Ppg Breakthrough as the product to give a color change to slat walls .

Slat walls are basically formica veneered walls that department stores hang hooks and displays on. The spec is to leave the pink peachy walls or use a bonding primer and topcoat in acrylic. Existing color is ugly, I think the bonding priner and topcoat is going to pop loose and my hope is I can go directly with Breakthrough and have a harder more durable finish.

Any thoughts or opinions?


----------



## Paint and Hammer (Feb 26, 2008)

I'm going back to grade 6....completely mis-read your post.

Now that I understand....sorry, can't help. 

Your welcome.


----------



## ProWallGuy (Apr 7, 2007)

Why would the bonding primer pop off? I've used different bonding primers on glass and hung paper on them (which pulls a lot harder than paint when it dries) and haven't had in issue. I would think if the substrate is prepped/scuffed/tacked off, the bonding primer would work fine.


----------



## GrantsPainting (Feb 4, 2013)

I just put PPG Breakthrough over a clear that was on wainscotting in a restaurant. When I check the adhesion it was with a key and I gouged the wood without removing the coating. I profiled pretty well with 120 grit sponges. Not a completely dull surface but no longer super slick either.

It was awesome. Didn't care for the 409 smell one bit but man Ive never seen anything stick like that except epoxy.

It needs to be spread thin or else it will drip. When I thinned it.. It seamed to mess up the sheen a bit. I brushed out a few feet and then back brushed to get rid of the foaming issues. Turned out way better than I thought it would or could

PS that was with the satin. Im not sure Id try to roll out the semi on wainscotting. It leveled well but you;d sure see the orange peel with the higher gloss. Its also so thin that it won't hide any dust you leave behind.


----------



## Paradigmzz (May 5, 2010)

ProWallGuy said:


> Why would the bonding primer pop off? I've used different bonding primers on glass and hung paper on them (which pulls a lot harder than paint when it dries) and haven't had in issue. I would think if the substrate is prepped/scuffed/tacked off, the bonding primer would work fine.
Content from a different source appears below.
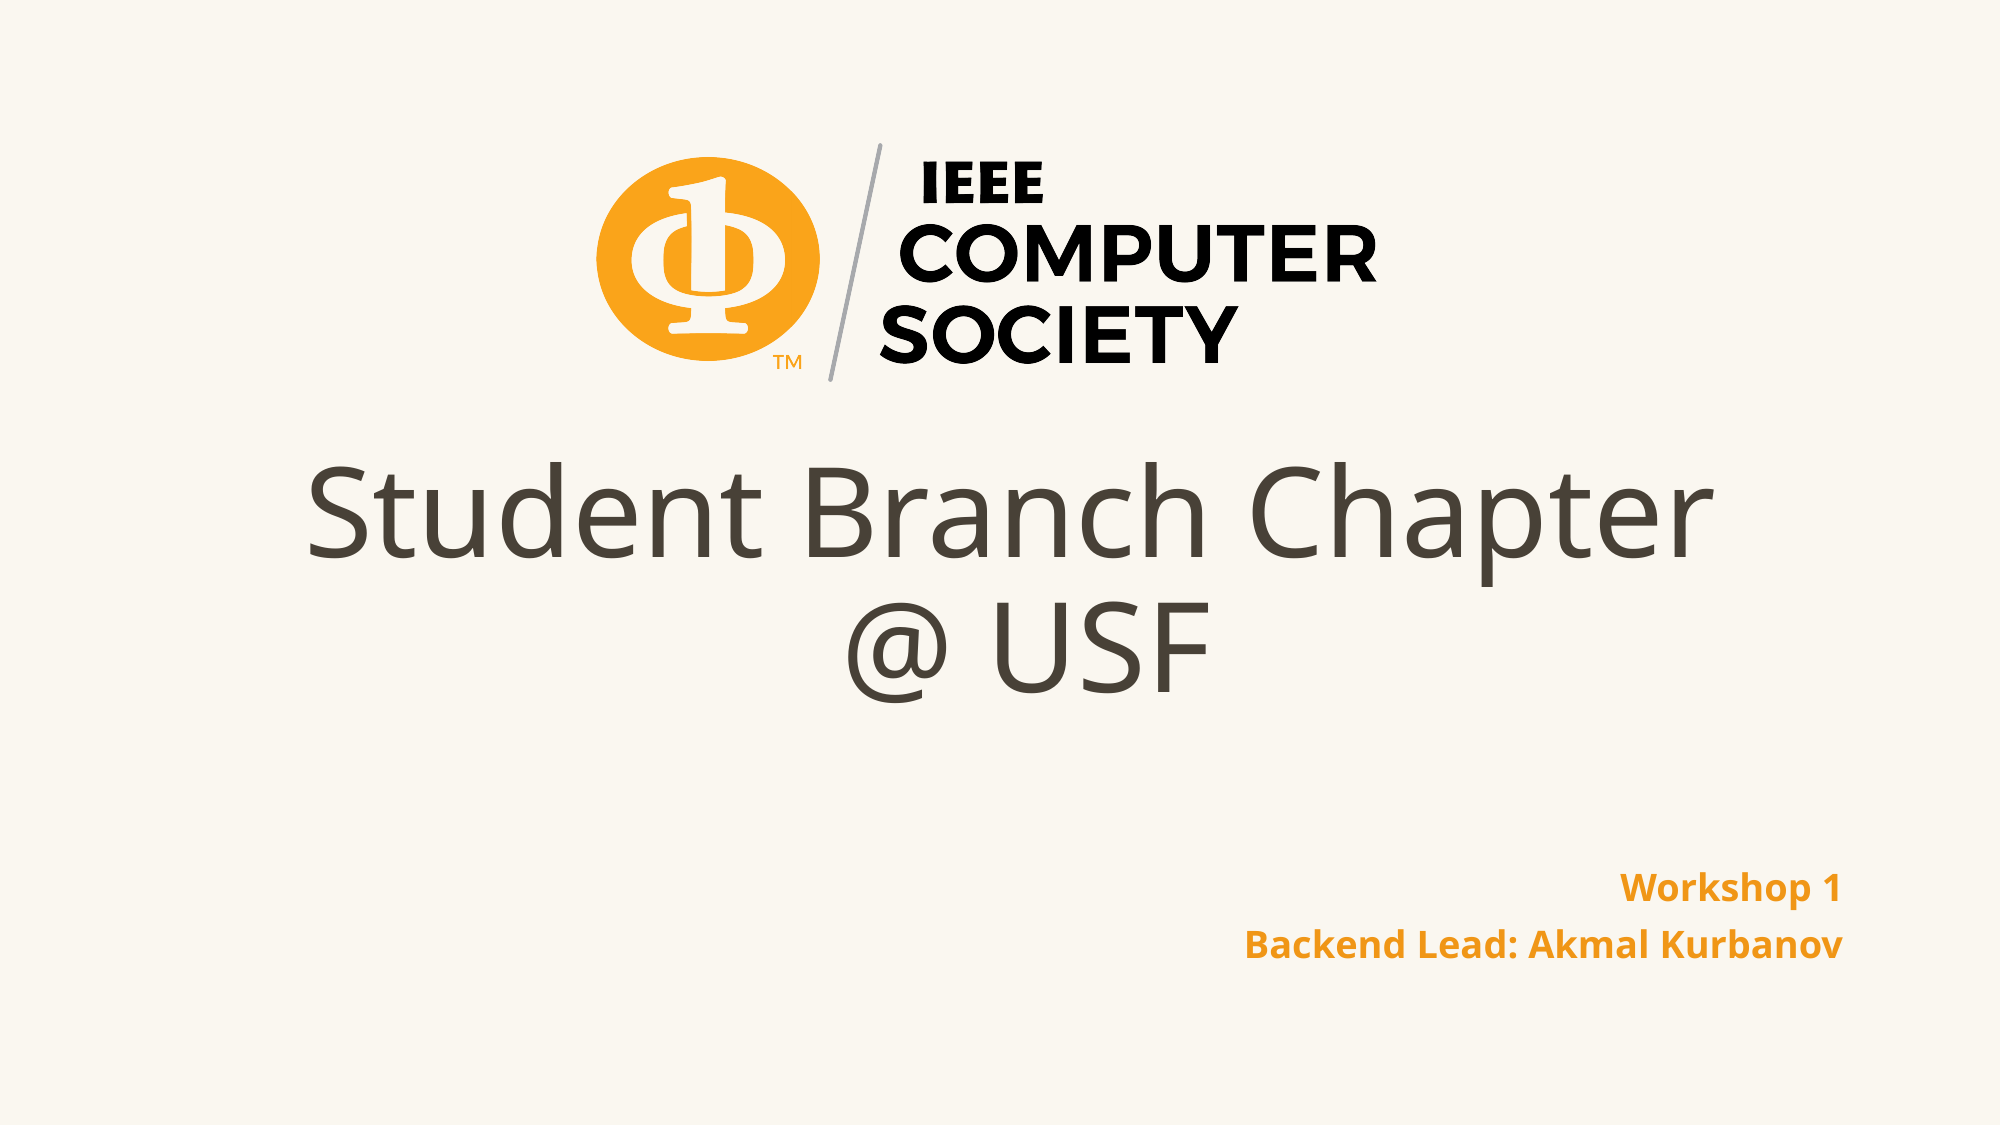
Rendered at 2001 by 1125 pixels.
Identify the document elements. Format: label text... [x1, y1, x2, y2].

title Student Branch Chapter @ USF [276, 335, 1777, 727]
picture [596, 142, 1378, 383]
subtitle Workshop 1 Backend Lead: Akmal Kurbanov [1224, 743, 1859, 1015]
Turn around time. The displays would get rehung the next day.


----------



## Paradigmzz (May 5, 2010)

GrantsPainting said:


> I just put PPG Breakthrough over a clear that was on wainscotting in a restaurant. When I check the adhesion it was with a key and I gouged the wood without removing the coating. I profiled pretty well with 120 grit sponges. Not a completely dull surface but no longer super slick either.
> 
> It was awesome. Didn't care for the 409 smell one bit but man Ive never seen anything stick like that except epoxy.
> 
> ...



It would be satin rolled. Functional department store and they frown on interior spraying. 
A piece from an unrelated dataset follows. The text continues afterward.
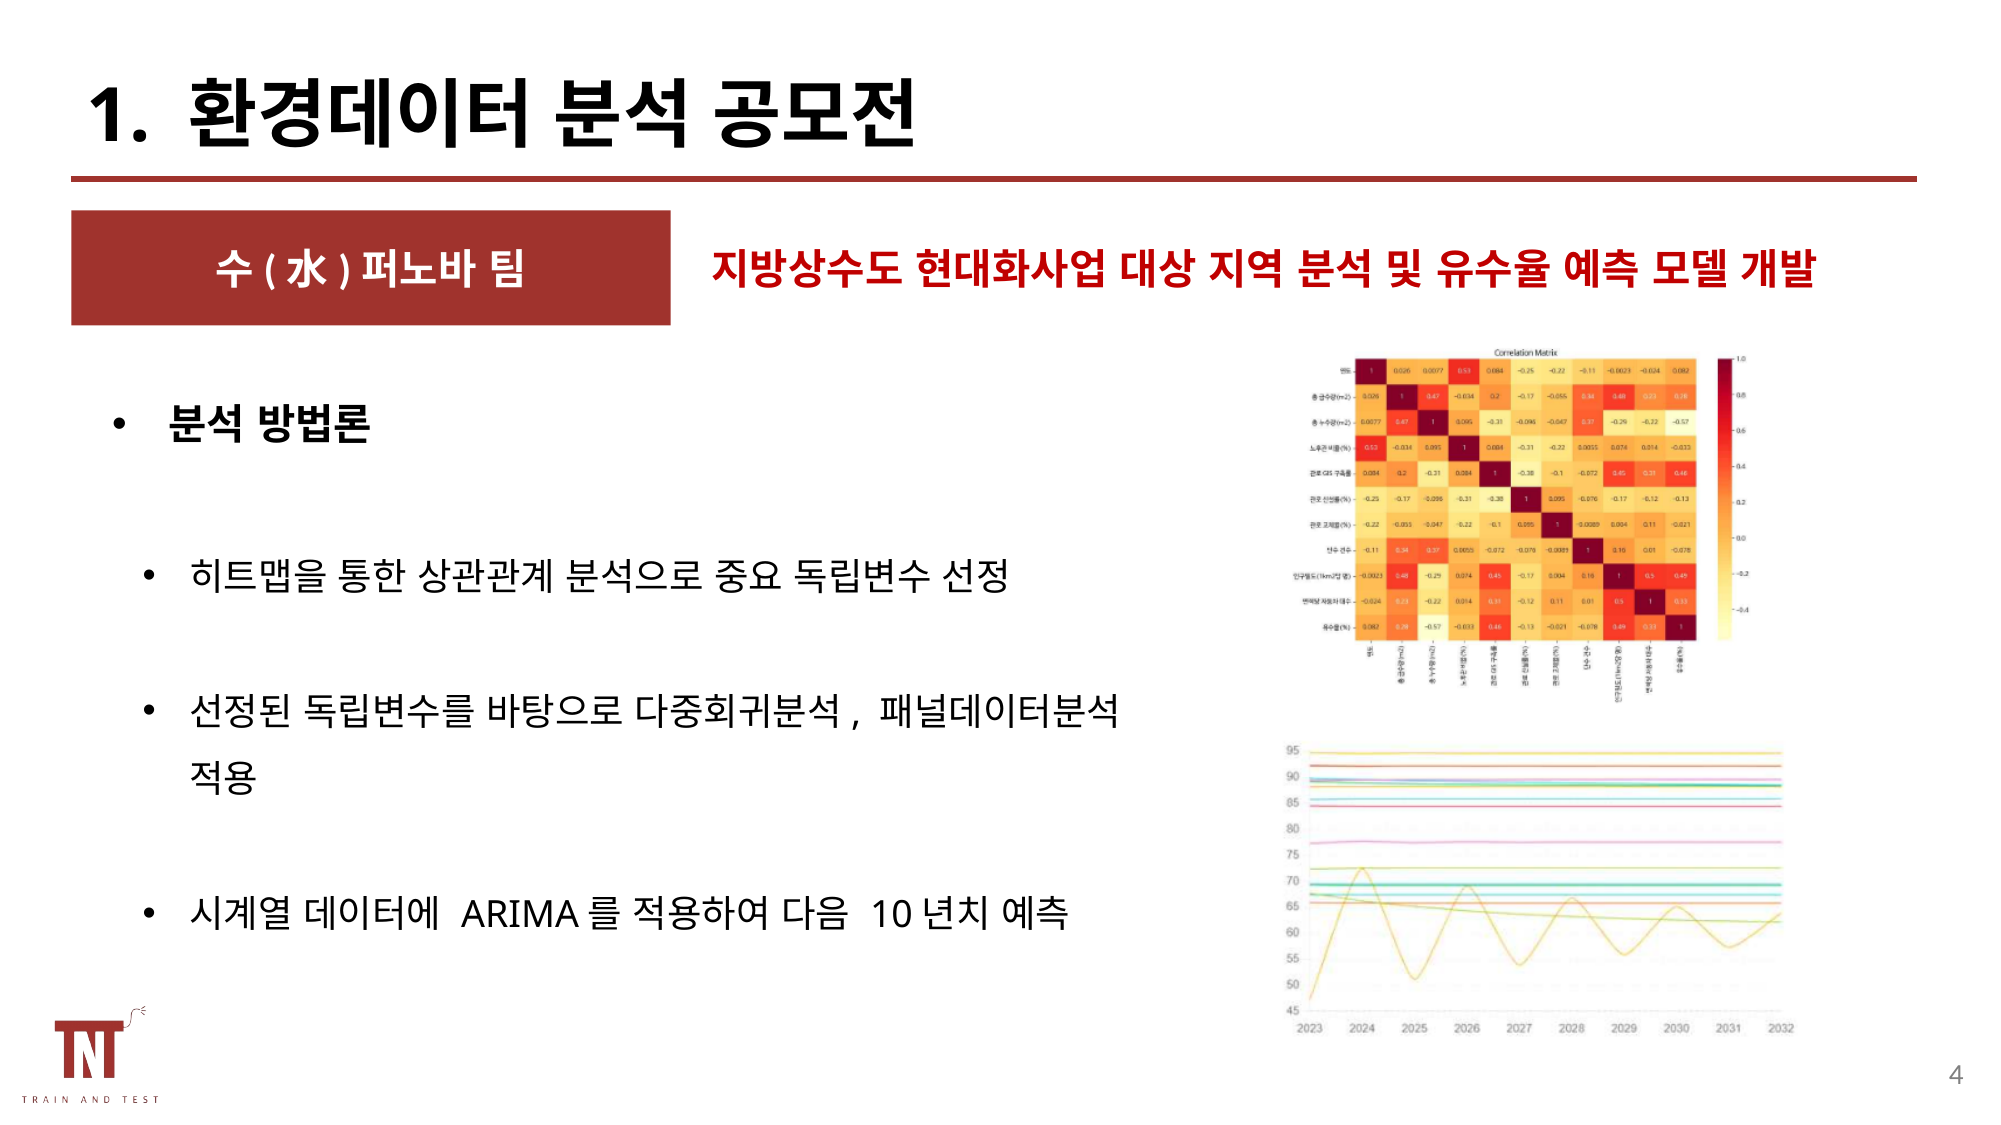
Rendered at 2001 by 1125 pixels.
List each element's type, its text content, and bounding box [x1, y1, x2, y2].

Also, I've never used the product, and have only the opinion of PT'ers as basis to propose product spec change. Will try sample area before bid submitted.
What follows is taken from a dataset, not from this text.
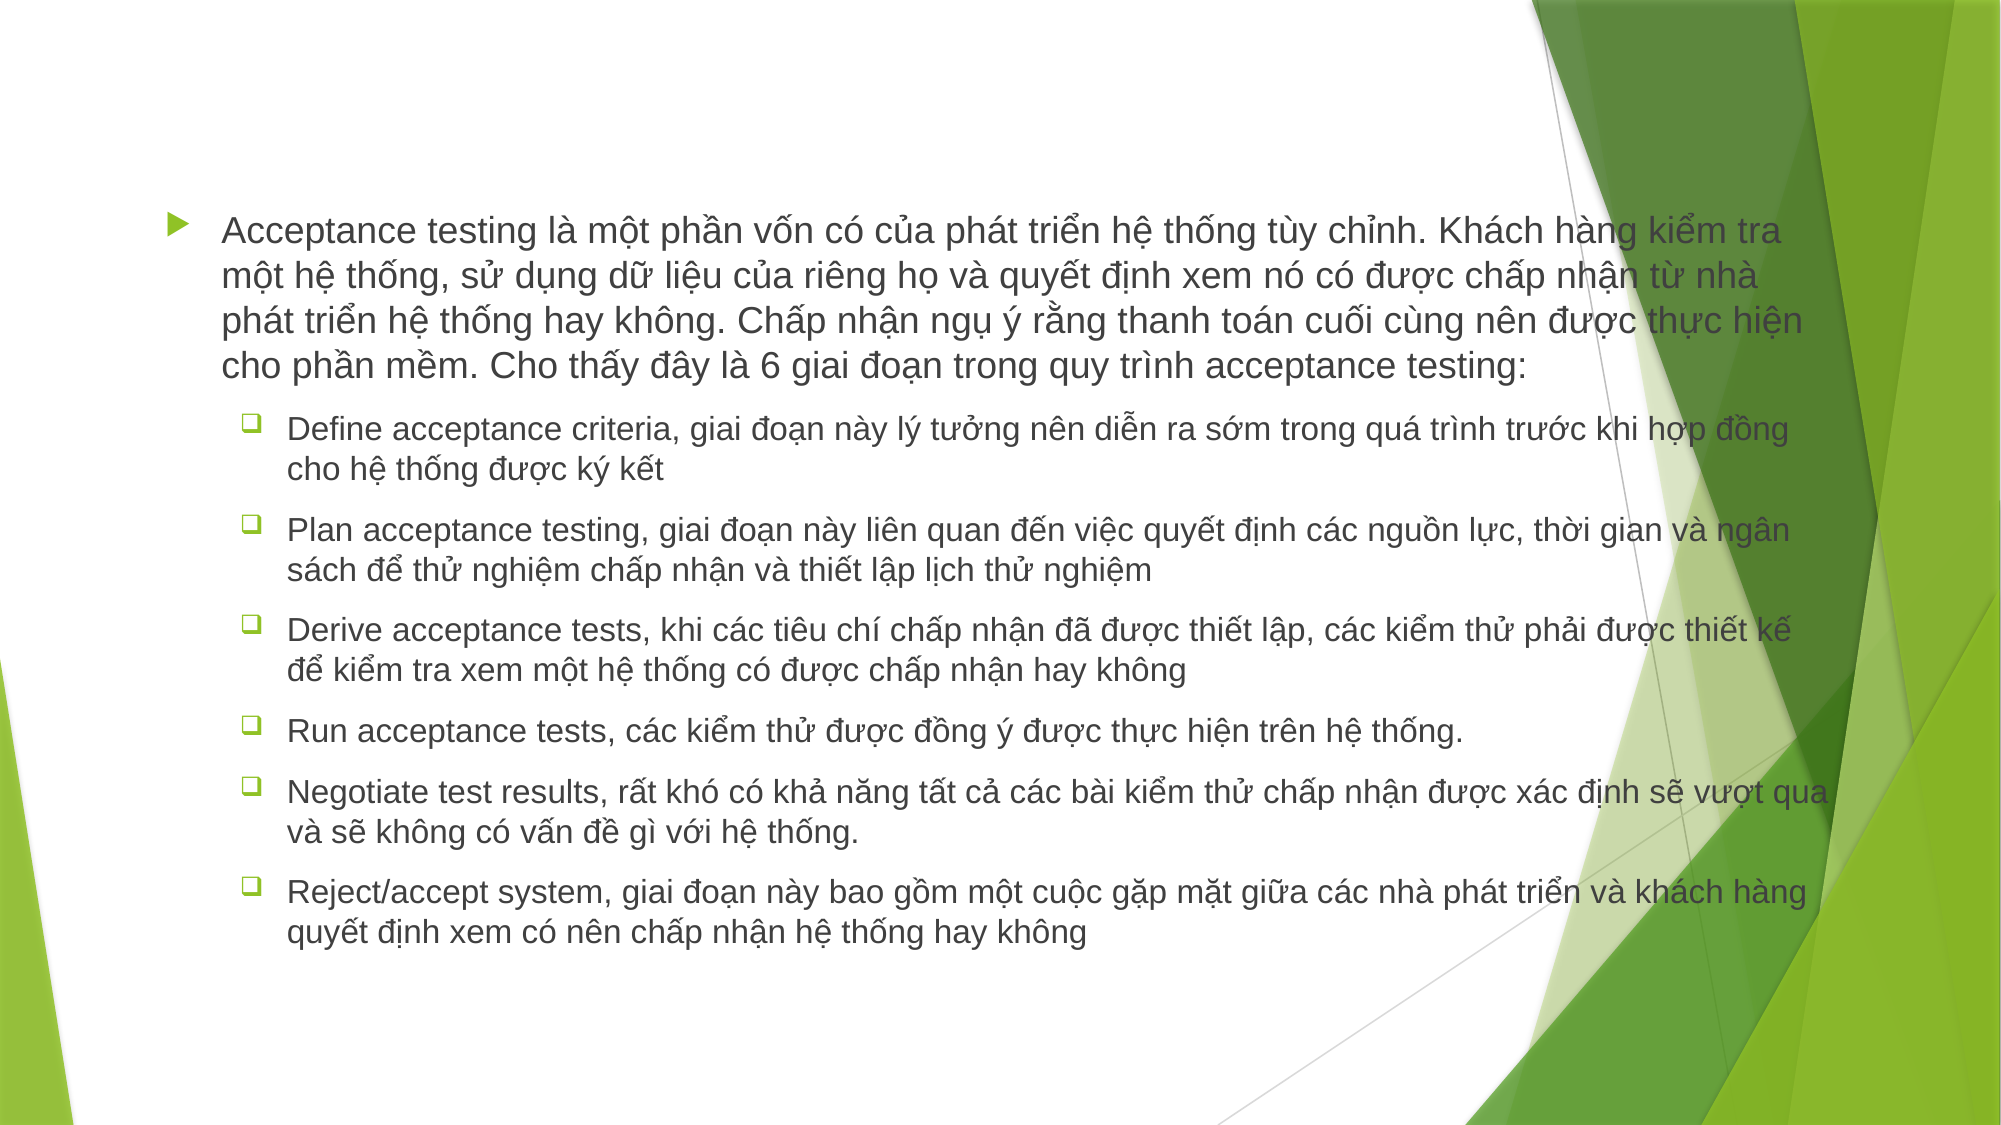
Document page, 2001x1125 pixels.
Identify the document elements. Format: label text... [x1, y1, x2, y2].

list Acceptance testing là một phần vốn có của phát triển hệ thống tùy chỉnh. Khách hàng kiểm tra một hệ thống, sử dụng dữ liệu của riêng họ và quyết định xem nó có được chấp nhận từ nhà phát triển hệ thống hay không. Chấp nhận ngụ ý rằng thanh toán cuối cùng nên được thực hiện cho phần mềm. Cho thấy đây là 6 giai đoạn trong quy trình acceptance testing: Define acceptance criteria, giai đoạn này lý tưởng nên diễn ra sớm trong quá trình trước khi hợp đồng cho hệ thống được ký kết Plan acceptance testing, giai đoạn này liên quan đến việc quyết định các nguồn lực, thời gian và ngân sách để thử nghiệm chấp nhận và thiết lập lịch thử nghiệm Derive acceptance tests, khi các tiêu chí chấp nhận đã được thiết lập, các kiểm thử phải được thiết kế để kiểm tra xem một hệ thống có được chấp nhận hay không Run acceptance tests, các kiểm thử được đồng ý được thực hiện trên hệ thống. Negotiate test results, rất khó có khả năng tất cả các bài kiểm thử chấp nhận được xác định sẽ vượt qua và sẽ không có vấn đề gì với hệ thống. Reject/accept system, giai đoạn này bao gồm một cuộc gặp mặt giữa các nhà phát triển và khách hàng quyết định xem có nên chấp nhận hệ thống hay không [149, 132, 1851, 1053]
Another reason is I am hoping to reduce coats. Will save 12000 sq ft of wall space in the extra coat and labor. Trying to think outside the box.


----------



## modernfinish (Mar 20, 2013)

I swear by xim 400 bonding primer . It primes glass ... Nuff said


----------



## kdpaint (Aug 14, 2010)

I think I would go with 2 coats Breakthrough versus bonding primer and 2 top coats.


----------



## HeadHoncho (Apr 17, 2007)

modernfinish said:


> I swear by xim 400 bonding primer . It primes glass ... Nuff said


What good is a primer if the finish coat doesn't stick to the primer?


----------



## HeadHoncho (Apr 17, 2007)

Paradigmzz said:


> Will try sample area before bid submitted.


Good call!


----------



## straight_lines (Oct 17, 2007)

modernfinish said:


> I swear by xim 400 bonding primer . It primes glass ... Nuff said


I used some today, very tight bond. 



kdpaint said:


> I think I would go with 2 coats Breakthrough versus bonding primer and 2 top coats.


I am leaning towards that. So long as they were clean it should stick just fine. Don't know about it being returned to service so quickly though.


----------



## AbsolutePainting (Feb 9, 2011)

I've used breakthrough with great success over laminate casework in a dentist office. Changed from 80's orange to off white in two coats. Very cool product! It's a pretty thin material and I second the comment about running, but it seams to set pretty fast too. Needs to be strained often, bonds very, very well.


----------



## Damon T (Nov 22, 2008)

Yeah scuff sand well and wipe clean. Should be good to go. Ironically I've never rolled it, only sprayed or brushed. I would think a 1/4" nap should be good.


----------